After a bit, Yazzy and I wandered to the other side of the room and started signing with a Deaf woman, Nora I think her name is. She was very sweet and patient with us. But after about ten minutes, I became fatigued and sat in an empty chair. I soon realized that Yazzy and I were surrounded by Deaf people.. I had unwittingly sat in the Deaf corner! I was sitting next to this wonderful woman named Carol and we signed for a long time. Yazzy and I didn’t catch everything she said, but we understood much more than I had thought possible. There was also Tom, who spent a bunch of time telling us about his baby (an Indian motorcycle) and his gorgeous home in Anza, showing us pictures of the snow he got up there. He also told us he had attended an oral school. I was moved, remembering what we had learned about the abuse that was common in those schools, and asked him how it was. He said it was very strict. He said it made him a good foreman, because he knew how to be strict and mean, and his bosses loved him for that.
There was another gentleman that asked me, after I signed and pointed to my teacher, if he was my husband. I laughed, thinking he misunderstood my signing. I said, no! He is my teacher. He asked again if we were married, and I laughed while fingerspelling that I was gay. He had a huge reaction. He started signing really fast, asking if my teacher was gay, and I suddenly realized that that I was clumsily stomping around in a different culture, and that I may have outed my teacher. Of course I adamantly signed that it was I that am gay, that I have a wife. He signed so fast that I only caught bits, and I asked Yazzy to help, who looked helplessly at me. He even pointed to the sky a couple of times, and at that point I was sure he was not loving this revelation.
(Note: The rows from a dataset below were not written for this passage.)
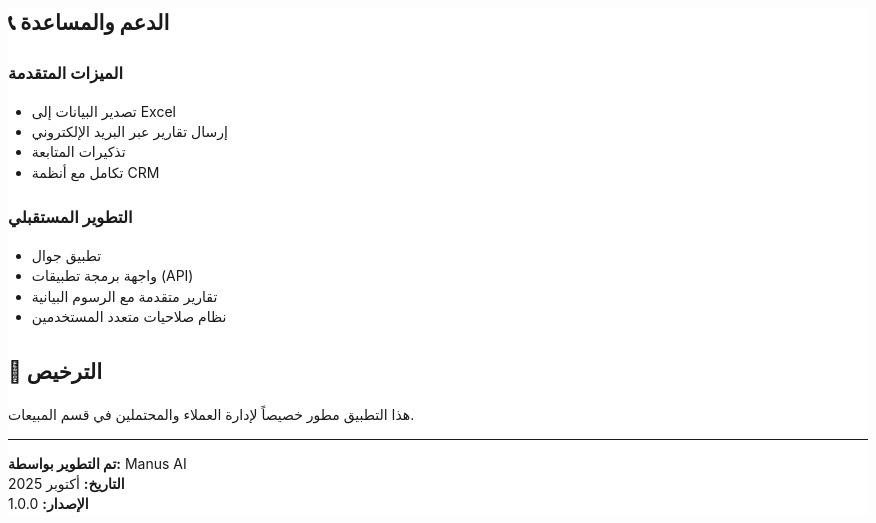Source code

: ## 📞 الدعم والمساعدة

### الميزات المتقدمة
- تصدير البيانات إلى Excel
- إرسال تقارير عبر البريد الإلكتروني
- تذكيرات المتابعة
- تكامل مع أنظمة CRM

### التطوير المستقبلي
- تطبيق جوال
- واجهة برمجة تطبيقات (API)
- تقارير متقدمة مع الرسوم البيانية
- نظام صلاحيات متعدد المستخدمين

## 📄 الترخيص

هذا التطبيق مطور خصيصاً لإدارة العملاء والمحتملين في قسم المبيعات.

---

**تم التطوير بواسطة:** Manus AI  
**التاريخ:** أكتوبر 2025  
**الإصدار:** 1.0.0

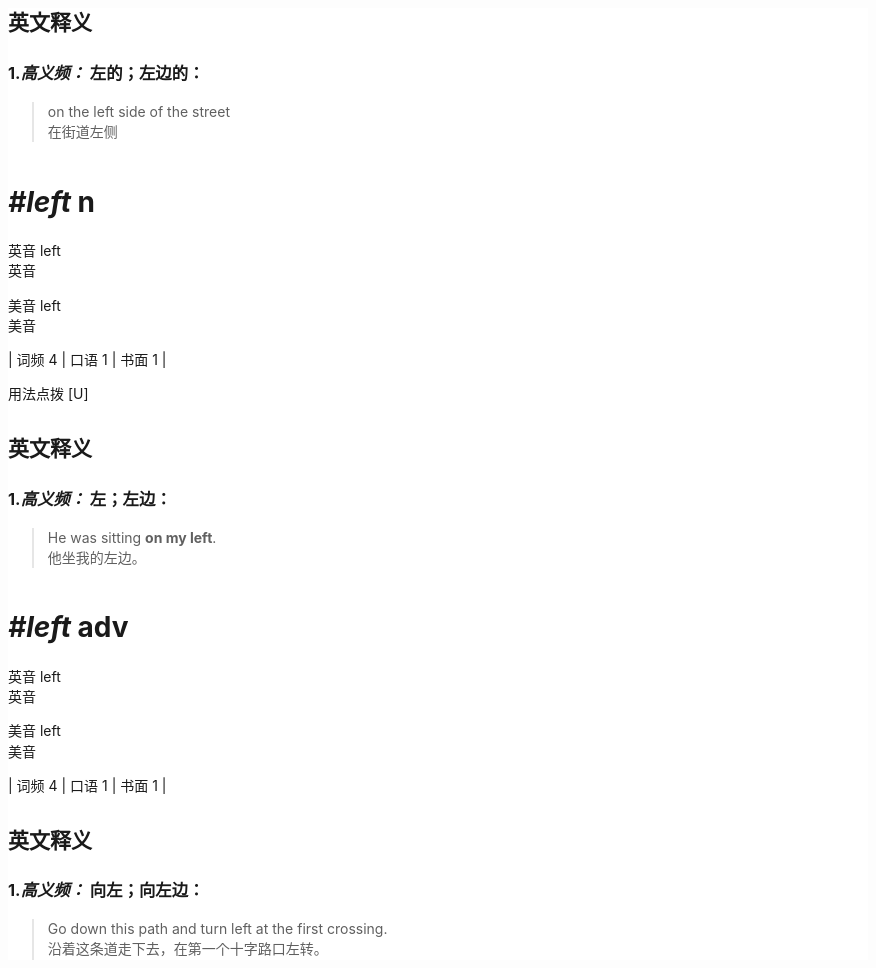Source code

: 英文释义
---
### 1.*高义频：* **左的；左边的：**  

 > on the left side of the street   
 > 在街道左侧    


# ***\#left*** n
英音 left  
英音
<audio src="./media/left-B.aac" controls="controls"></audio>

美音 left  
美音
<audio src="./media/left.aac" controls="controls"></audio>



| 词频 4 | 口语 1 | 书面 1 |  

用法点拨  [U]

英文释义
---
### 1.*高义频：* **左；左边：**  

 > He was sitting **on my left**.   
 > 他坐我的左边。    
<audio src="./media/left-1.aac" controls="controls"></audio>


# ***\#left*** adv
英音 left  
英音
<audio src="./media/left-B.aac" controls="controls"></audio>

美音 left  
美音
<audio src="./media/left.aac" controls="controls"></audio>



| 词频 4 | 口语 1 | 书面 1 |  

英文释义
---
### 1.*高义频：* **向左；向左边：**  

 > Go down this path and turn left at the first crossing.  
 > 沿着这条道走下去，在第一个十字路口左转。    
<audio src="./media/left-2.aac" controls="controls"></audio>

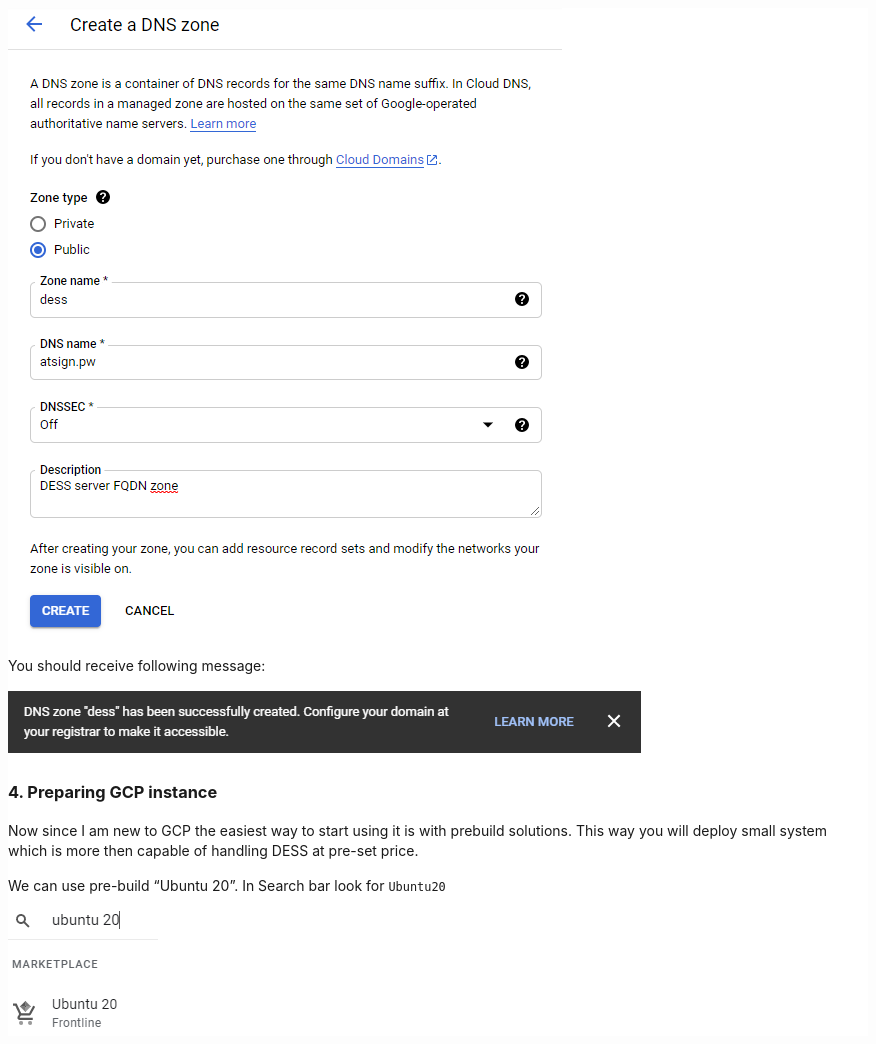  ![gcp-dns-create-details](/docs/guides/dess-setup/dess-gcp/images/gcp-dns-create-details.png)

 You should receive following message:

 ![gcp-dns-confirm](/docs/guides/dess-setup/dess-gcp/images/gcp-dns-confirm.png)



### 4. Preparing GCP instance <a name="prep_instance"></a>

Now since I am new to GCP the easiest way to start using it is with prebuild solutions. This way you will deploy small system which is more then capable of handling DESS at pre-set price. 

 

We can use pre-build “Ubuntu 20”. In Search bar look for `Ubuntu20`

![gcp-search-ubuntu20](/docs/guides/dess-setup/dess-gcp/images/gcp-search-ubuntu20.png)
Our new friend Carol, who had come with him, kept waving him off, as if to say, don’t listen to him.
While I was again in conversation with Carol, the man waved Yazzy over twice to confirm that I am indeed gay and that I really did have a wife.
After a bit, I mentioned to Carol about how nervous I had been before arriving to Starbucks. She asked why and I fingerspelled ‘hand,’ then held up my right, fingerless hand.
She waved away my concern. Then the man who was surprised that I am gay asked what had happened to me. I fingerspelled ‘sepsis.’ He asked what that was and I fingerspelled ‘infection.’ There was some conversation about how terrible that all was, me telling them that, while my life is more difficult, I am genuinely happy. Then Carol told me and Yazzy about her friend that lost a leg from infection; that she did not survive sepsis in the end.
Before Yazzy and I got up to leave, we made plans to try and come to the next event, because Carol and I wanted to see each other again.
As we were leaving, Christina, my ride, laughed at me, as we had made her wait almost an hour. She said, “So much for sweeping you away right after my errands!”
There is something very meaningful happening with me as I learn ASL and about the Deaf culture. My heart feels deeply drawn to both. I understand this culture, as I am Palestinian, and we also have a high context culture. But there is something even deeper happening for me. I have only been an amputee for four years, and learning about how empowered a Deaf person can be has helped me to feel my own strength, feel my own empowerment. It is helping me embody my own ‘otherness,’ my own unique body. I am beginning to understand my prosthetic legs to be just a tool, something that helps me get tasks done and can make people feel more comfortable around me. But I am coming to embody myself, feeling that my body without my legs is my true body.
I know this may sound a bit garbled, as I am just coming to understand it myself, but I am coming to understand that I am being deeply transformed by ASL and the Deaf culture.